▶ [学习文本]
'''
求一个点在向量\(\overrightarrow{ab}\)上的投影坐标
设点\(c\),投影在\(\overrightarrow{ab}\)上为\(c‘\),则\(c‘\)的坐标就是:\(cos<\overrightarrow{ac},\overrightarrow{ab}>\times |\overrightarrow{ac}|+a\)
{%fold 代码内容 %}

point touying(Line l, point c) //c投影在直线ab上的位置
{
    vec A = l.b - l.a;
    vec B = c - l.a;
    double La = changdu(A);
    double Lc = dianji(A, B) / (La * La);
    return A * Lc + l.a;
}

{%endfold%}

CGL_1_B:Reflection

求一个点\(c\)关于向量\(\overrightarrow{ab}\)的对称点\(c‘‘\)
先求出\(c\)\(ab\)上的投影,那么\(c‘‘=2\times \overrightarrow{cc‘}+c\)
{%fold 代码内容 %}

point fanshe(Line l, point c) //求c关于直线ab的对称点c‘
{
    point A = touying(l, c);
    return (A - c) * 2.0 + c;
}

{%endfold%}

CGL_1_C:Counter-Clockwise

就是..根据图中的判断就是了
{%fold 代码内容 %}

void Counter_Clockwise(point p,point p1,point p2)
{
    if (zhengfu(chaji(p2 - p1, p - p1)) == 1)
            cout << "COUNTER_CLOCKWISE" << endl;
        else if (zhengfu(chaji(p2 - p1, p - p1)) == -1)
            cout << "CLOCKWISE" << endl;
        else {
            if (zhengfu(dianji(p2 - p1, p - p1)) == -1)
'''
▶ [所给资料]
'''
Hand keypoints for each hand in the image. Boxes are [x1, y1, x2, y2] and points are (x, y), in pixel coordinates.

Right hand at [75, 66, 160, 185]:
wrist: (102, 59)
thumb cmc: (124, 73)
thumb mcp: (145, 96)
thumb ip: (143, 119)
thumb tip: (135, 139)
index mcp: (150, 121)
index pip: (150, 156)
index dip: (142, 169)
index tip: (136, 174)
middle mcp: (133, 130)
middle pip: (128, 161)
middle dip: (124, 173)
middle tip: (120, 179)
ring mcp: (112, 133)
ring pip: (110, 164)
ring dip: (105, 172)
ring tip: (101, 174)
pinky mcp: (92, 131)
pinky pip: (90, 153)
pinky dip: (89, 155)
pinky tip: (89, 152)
'''
▶ [任务]
根据学习文本,求对称点的函数 fanshe 为什么要先调用 touying?请用一到三句话说明。

▶ [任务结果]
学习文本给出的对称点公式是 \(c''=2\times \overrightarrow{cc'}+c\),要用到点 \(c\) 在 \(ab\) 上的投影 \(c'\),所以必须先求出投影。函数中的 A 就是这个投影,返回值 (A - c) * 2.0 + c 对应这一公式。